Before joining the Conservancy in 2013, Heather was a lead scientist at the Natural Capital Project, where she led the development of a pioneering software application (InVEST) that reveals the ecosystem service costs and benefits of land and water use decisions. At the Natural Capital Project, Heather also helped develop a new free software tool - RIOS -which uses biophysical, ecological and social data to help policymakers and others maximize the feasibility and effectiveness of watershed investments. RIOS will be used to design 40 new water funds in Latin America and Africa.

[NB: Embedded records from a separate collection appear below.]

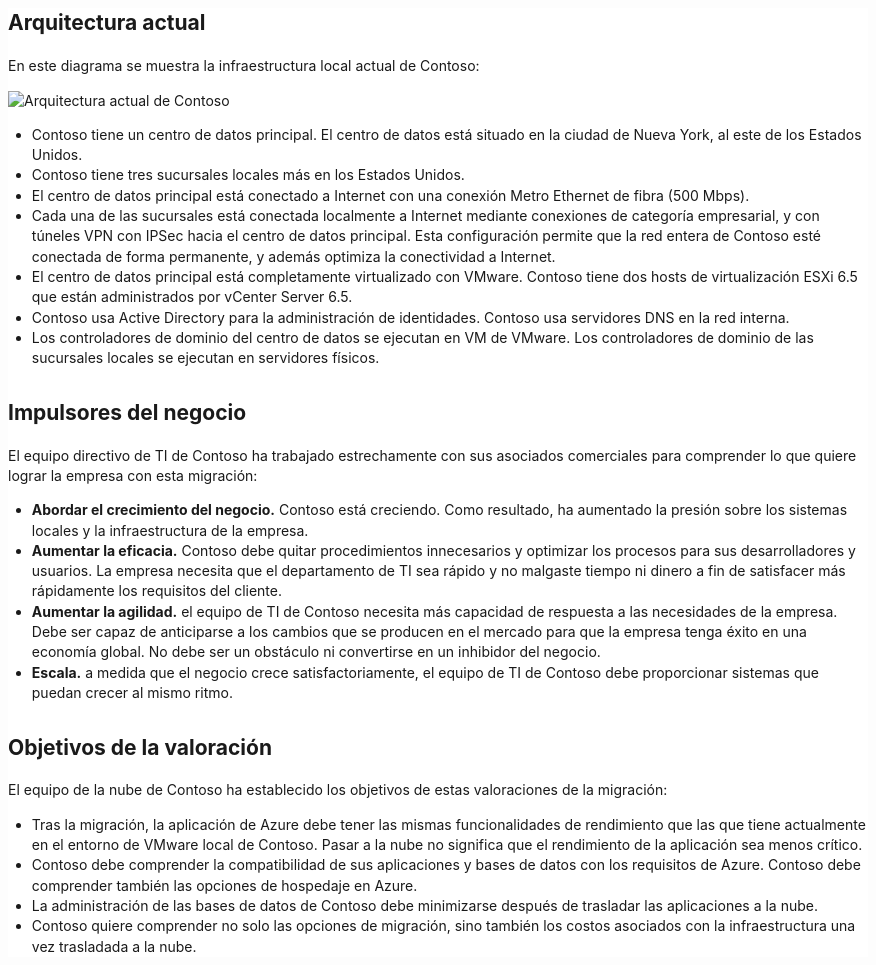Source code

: 

## <a name="current-architecture"></a>Arquitectura actual

En este diagrama se muestra la infraestructura local actual de Contoso:

![Arquitectura actual de Contoso](../migrate/azure-best-practices/media/contoso-migration-assessment/contoso-architecture.png)

- Contoso tiene un centro de datos principal. El centro de datos está situado en la ciudad de Nueva York, al este de los Estados Unidos.
- Contoso tiene tres sucursales locales más en los Estados Unidos.
- El centro de datos principal está conectado a Internet con una conexión Metro Ethernet de fibra (500 Mbps).
- Cada una de las sucursales está conectada localmente a Internet mediante conexiones de categoría empresarial, y con túneles VPN con IPSec hacia el centro de datos principal. Esta configuración permite que la red entera de Contoso esté conectada de forma permanente, y además optimiza la conectividad a Internet.
- El centro de datos principal está completamente virtualizado con VMware. Contoso tiene dos hosts de virtualización ESXi 6.5 que están administrados por vCenter Server 6.5.
- Contoso usa Active Directory para la administración de identidades. Contoso usa servidores DNS en la red interna.
- Los controladores de dominio del centro de datos se ejecutan en VM de VMware. Los controladores de dominio de las sucursales locales se ejecutan en servidores físicos.

## <a name="business-drivers"></a>Impulsores del negocio

El equipo directivo de TI de Contoso ha trabajado estrechamente con sus asociados comerciales para comprender lo que quiere lograr la empresa con esta migración:

- **Abordar el crecimiento del negocio.** Contoso está creciendo. Como resultado, ha aumentado la presión sobre los sistemas locales y la infraestructura de la empresa.
- **Aumentar la eficacia.** Contoso debe quitar procedimientos innecesarios y optimizar los procesos para sus desarrolladores y usuarios. La empresa necesita que el departamento de TI sea rápido y no malgaste tiempo ni dinero a fin de satisfacer más rápidamente los requisitos del cliente.
- **Aumentar la agilidad.** el equipo de TI de Contoso necesita más capacidad de respuesta a las necesidades de la empresa. Debe ser capaz de anticiparse a los cambios que se producen en el mercado para que la empresa tenga éxito en una economía global. No debe ser un obstáculo ni convertirse en un inhibidor del negocio.
- **Escala.** a medida que el negocio crece satisfactoriamente, el equipo de TI de Contoso debe proporcionar sistemas que puedan crecer al mismo ritmo.

## <a name="assessment-goals"></a>Objetivos de la valoración

El equipo de la nube de Contoso ha establecido los objetivos de estas valoraciones de la migración:

- Tras la migración, la aplicación de Azure debe tener las mismas funcionalidades de rendimiento que las que tiene actualmente en el entorno de VMware local de Contoso. Pasar a la nube no significa que el rendimiento de la aplicación sea menos crítico.
- Contoso debe comprender la compatibilidad de sus aplicaciones y bases de datos con los requisitos de Azure. Contoso debe comprender también las opciones de hospedaje en Azure.
- La administración de las bases de datos de Contoso debe minimizarse después de trasladar las aplicaciones a la nube.
- Contoso quiere comprender no solo las opciones de migración, sino también los costos asociados con la infraestructura una vez trasladada a la nube.
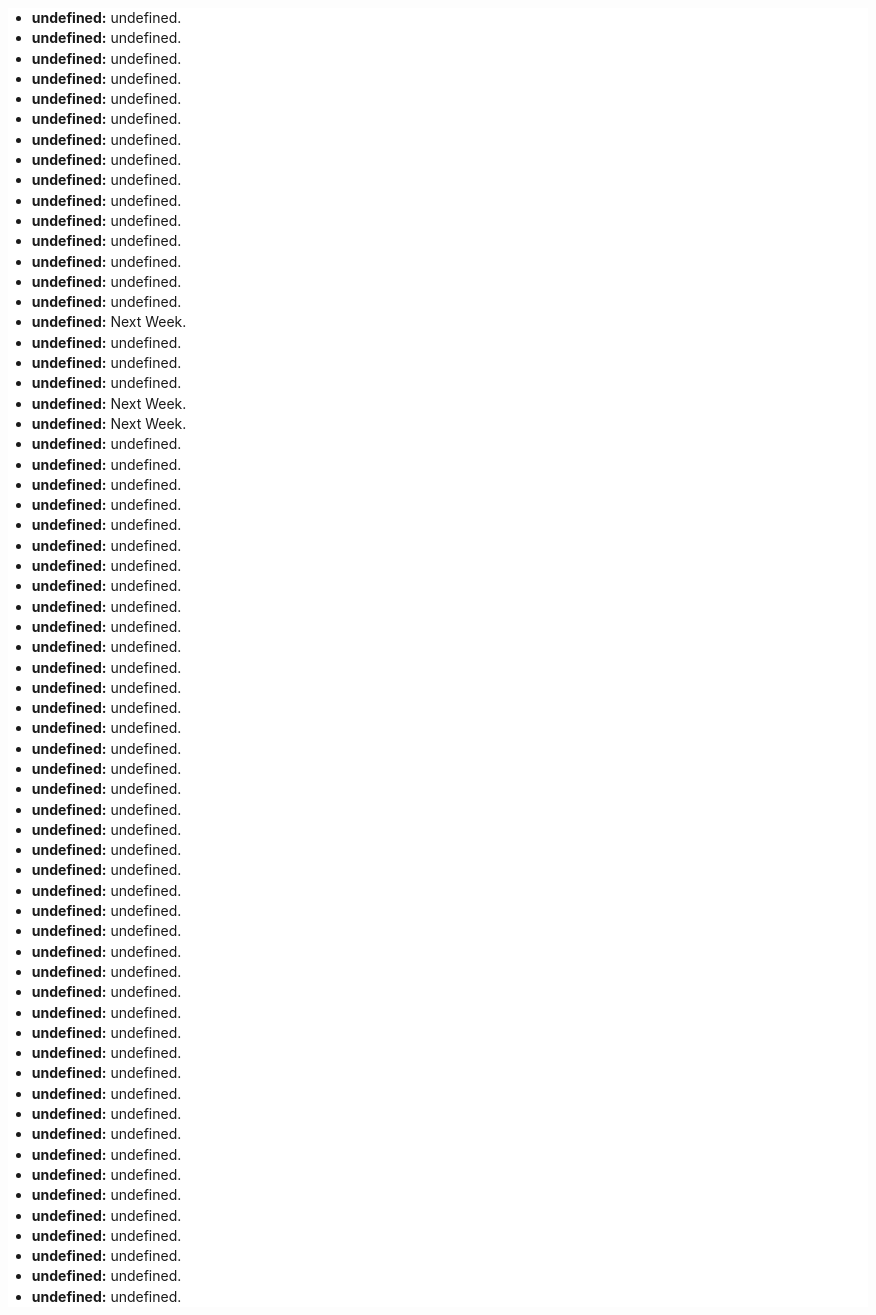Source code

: - **undefined:** undefined.
- **undefined:** undefined.
- **undefined:** undefined.
- **undefined:** undefined.
- **undefined:** undefined.
- **undefined:** undefined.
- **undefined:** undefined.
- **undefined:** undefined.
- **undefined:** undefined.
- **undefined:** undefined.
- **undefined:** undefined.
- **undefined:** undefined.
- **undefined:** undefined.
- **undefined:** undefined.
- **undefined:** undefined.
- **undefined:** Next Week.
- **undefined:** undefined.
- **undefined:** undefined.
- **undefined:** undefined.
- **undefined:** Next Week.
- **undefined:** Next Week.
- **undefined:** undefined.
- **undefined:** undefined.
- **undefined:** undefined.
- **undefined:** undefined.
- **undefined:** undefined.
- **undefined:** undefined.
- **undefined:** undefined.
- **undefined:** undefined.
- **undefined:** undefined.
- **undefined:** undefined.
- **undefined:** undefined.
- **undefined:** undefined.
- **undefined:** undefined.
- **undefined:** undefined.
- **undefined:** undefined.
- **undefined:** undefined.
- **undefined:** undefined.
- **undefined:** undefined.
- **undefined:** undefined.
- **undefined:** undefined.
- **undefined:** undefined.
- **undefined:** undefined.
- **undefined:** undefined.
- **undefined:** undefined.
- **undefined:** undefined.
- **undefined:** undefined.
- **undefined:** undefined.
- **undefined:** undefined.
- **undefined:** undefined.
- **undefined:** undefined.
- **undefined:** undefined.
- **undefined:** undefined.
- **undefined:** undefined.
- **undefined:** undefined.
- **undefined:** undefined.
- **undefined:** undefined.
- **undefined:** undefined.
- **undefined:** undefined.
- **undefined:** undefined.
- **undefined:** undefined.
- **undefined:** undefined.
- **undefined:** undefined.
- **undefined:** undefined.
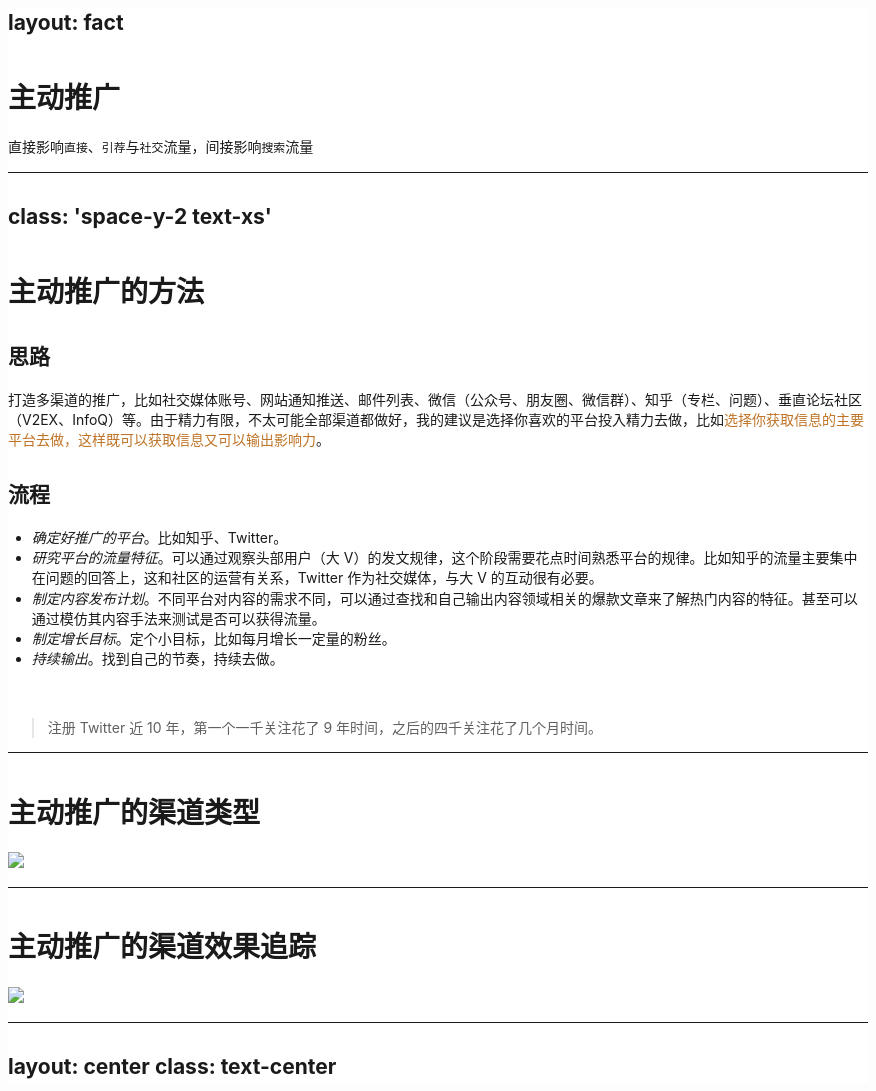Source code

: layout: fact
---

# 主动推广
直接影响`直接`、`引荐`与`社交`流量，间接影响`搜索`流量

---
class: 'space-y-2 text-xs'
---

# 主动推广的方法

## 思路

打造多渠道的推广，比如社交媒体账号、网站通知推送、邮件列表、微信（公众号、朋友圈、微信群）、知乎（专栏、问题）、垂直论坛社区（V2EX、InfoQ）等。由于精力有限，不太可能全部渠道都做好，我的建议是选择你喜欢的平台投入精力去做，比如<span style="color:#bf7326">选择你获取信息的主要平台去做，这样既可以获取信息又可以输出影响力</span>。

## 流程

- _确定好推广的平台_。比如知乎、Twitter。
- _研究平台的流量特征_。可以通过观察头部用户（大 V）的发文规律，这个阶段需要花点时间熟悉平台的规律。比如知乎的流量主要集中在问题的回答上，这和社区的运营有关系，Twitter 作为社交媒体，与大 V 的互动很有必要。
- _制定内容发布计划_。不同平台对内容的需求不同，可以通过查找和自己输出内容领域相关的爆款文章来了解热门内容的特征。甚至可以通过模仿其内容手法来测试是否可以获得流量。
- _制定增长目标_。定个小目标，比如每月增长一定量的粉丝。
- _持续输出_。找到自己的节奏，持续去做。

<br>

> 注册 Twitter 近 10 年，第一个一千关注花了 9 年时间，之后的四千关注花了几个月时间。

---

# 主动推广的渠道类型

![](https://img.bmpi.dev/adf08902-88b9-b73b-de5b-c173fd10763a.png)

---

# 主动推广的渠道效果追踪

<img src="https://img.bmpi.dev/f807f029-23d8-11d5-337b-91e617f99e7a.png" style="width:35%;margin:auto;">

---
layout: center
class: text-center
---

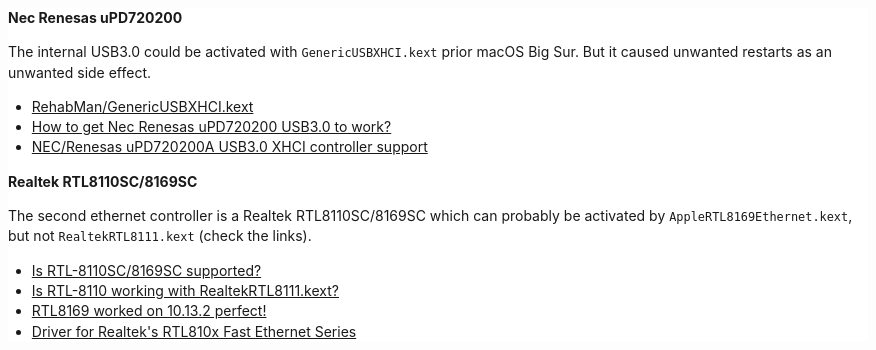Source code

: **Nec Renesas uPD720200**

The internal USB3.0 could be activated with `GenericUSBXHCI.kext` prior macOS Big Sur. But it caused unwanted restarts as an unwanted side effect.

- [RehabMan/GenericUSBXHCI.kext](https://bitbucket.org/RehabMan/os-x-generic-usb3/downloads/)
- [How to get Nec Renesas uPD720200 USB3.0 to work?](https://www.insanelymac.com/forum/topic/308452-how-to-get-nec-renesas-upd720200-usb30-to-work/)
- [NEC/Renesas uPD720200A USB3.0 XHCI controller support](https://www.tonymacx86.com/threads/nec-renesas-upd720200a-usb3-0-xhci-controller-support.233130/)

**Realtek RTL8110SC/8169SC**

The second ethernet controller is a Realtek RTL8110SC/8169SC which can probably be activated by `AppleRTL8169Ethernet.kext`, but not `RealtekRTL8111.kext` (check the links).

- [Is RTL-8110SC/8169SC supported?](https://github.com/Mieze/RTL8111_driver_for_OS_X/issues/64)
- [Is RTL-8110 working with RealtekRTL8111.kext?](https://github.com/Qraxin/Asus-P8P67-OpenCore-EFI/issues/3)
- [RTL8169 worked on 10.13.2 perfect!](https://www.tonymacx86.com/threads/rtl8169-worked-on-10-13-2-perfect.267556/)
- [Driver for Realtek's RTL810x Fast Ethernet Series](https://www.insanelymac.com/forum/topic/296190-driver-for-realteks-rtl810x-fast-ethernet-series/)
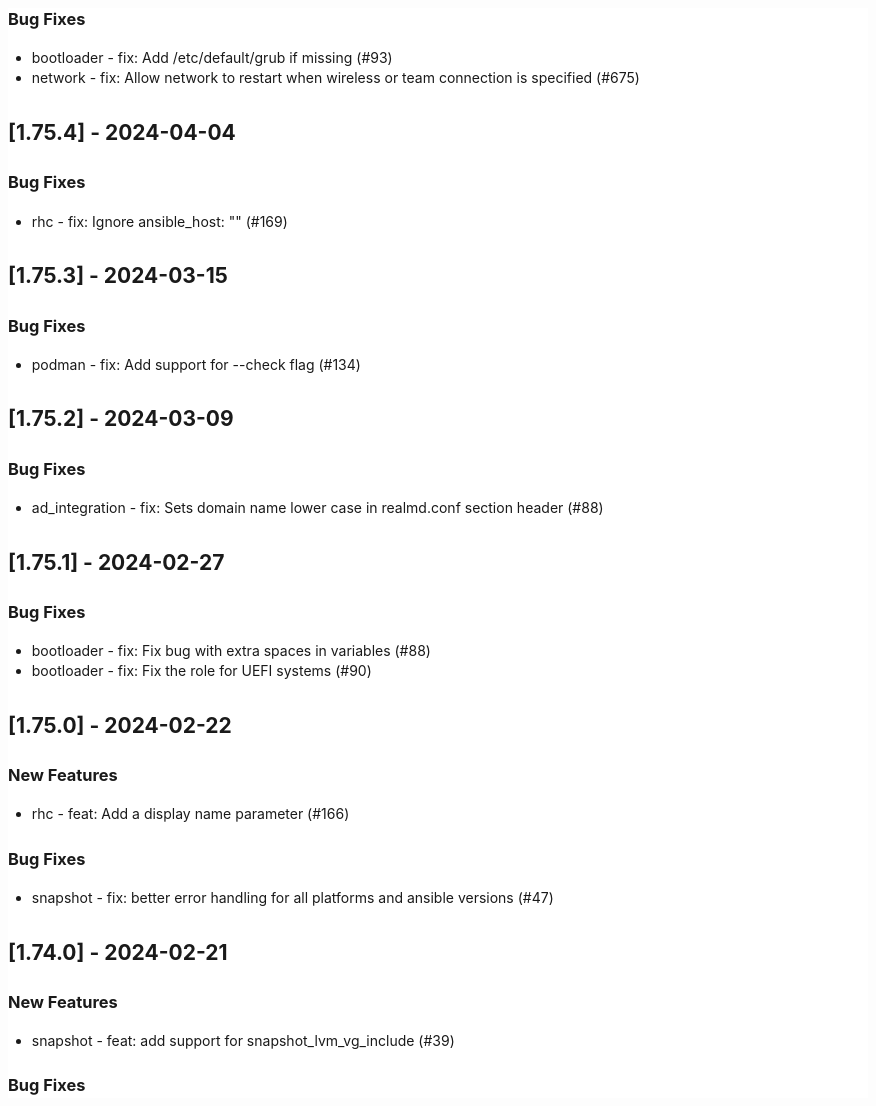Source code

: ### Bug Fixes

- bootloader - fix: Add /etc/default/grub if missing (#93)
- network - fix: Allow network to restart when wireless or team connection is specified (#675)

[1.75.4] - 2024-04-04
---------------------

### Bug Fixes

- rhc - fix: Ignore ansible_host: "" (#169)

[1.75.3] - 2024-03-15
---------------------

### Bug Fixes

- podman - fix: Add support for --check flag (#134)

[1.75.2] - 2024-03-09
---------------------

### Bug Fixes

- ad_integration - fix: Sets domain name lower case in realmd.conf section header (#88)

[1.75.1] - 2024-02-27
---------------------

### Bug Fixes

- bootloader - fix: Fix bug with extra spaces in variables (#88)
- bootloader - fix: Fix the role for UEFI systems (#90)

[1.75.0] - 2024-02-22
---------------------

### New Features

- rhc - feat: Add a display name parameter (#166)

### Bug Fixes

- snapshot - fix: better error handling for all platforms and ansible versions (#47)

[1.74.0] - 2024-02-21
---------------------

### New Features

- snapshot - feat: add support for snapshot_lvm_vg_include (#39)

### Bug Fixes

Beyond model development, Heather has worked with governments, corporations and non-government groups to use science about nature's benefits to inform environmental impact assessment, national accounting, land use planning, payment for ecosystem service design, and monitoring. She has guided research with diverse stakeholders across Latin America as well as in China, Indonesia, Malaysia, India, Tanzania and the United States. On the international stage, she holds leadership and expert advisory roles with the World Bank and the Intergovernmental Science-Policy Platform on Biodiversity and Ecosystem Services.

She received an M.S. in chemical oceanography from the University of California, Santa Cruz, an M.S. in marine ecology from the University of Otago in New Zealand and a Ph.D. in zoology from the University of Washington. Heather is a co-editor of the book Natural Capital: The Theory and Practice of Mapping Ecosystem Services, released by Oxford University Press in 2011.